Not all private company owners were unhappy with the order and a number were indeed eager to sign a deal with the state. According to the mine evaluation method employed by the Shanxi government, the value of a mine has three parts: (1) the value of the above-ground infrastructure, (2) the value of the remaining coal, and (3) other miscellaneous compensation.

In official assessments, much of the weighting is given to the above-ground component. This means that some very old mines that have accumulated infrastructure over the years but have left little of value underground are valued at much higher than their market rates.

One anecdote tells of a private owner who had previously failed to sell his old mine for US$1.5 million, but later received an evaluation of US$10 million from the state. In this situation, the complaints were from the executives of the state-owned enterprises who were made to buy the small mines.

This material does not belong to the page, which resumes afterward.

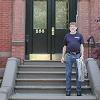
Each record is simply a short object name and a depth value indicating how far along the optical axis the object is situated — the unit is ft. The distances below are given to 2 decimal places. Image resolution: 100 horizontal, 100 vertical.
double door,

Nor do state-owned companies have many alternatives but to sign the contract. As one manager from a large coal group put it, "This is a political task. You have to sell whether you want to or not. You also have to buy whether you want to or not."

When Chinese officials, powered with unchallengeable authority, truly believe they can outsmart the market in determining the value of a mine, anyone who wants to do business in China must get used to simply saying “Okay.”

CCP leaders hardly hear such complaints and hardly do they care. Their position has little to do with satisfying the people, and they know the courts are on their side. Right now they should be excited with their blueprint of a whole new landscape to China's coal industry. Within a year, the 2,200 coal companies in Shanxi Province will be cut down to about 100 and 70 percent will be fully or partially state-owned.

A decade ago, low coal prices gave inefficient state-owned enterprises little incentive to expand production. On the other hand, China's growing manufacturing industry needed a lot of coal to fuel it. Under those conditions, the CCP called for private investors to pour money into the industry and boost the country’s coal production.

Now, facing a rapid increase in coal prices, and with years of development of mining infrastructure, the regime has regained its absolute dominance in the industry with a single order. A canny move by the CCP.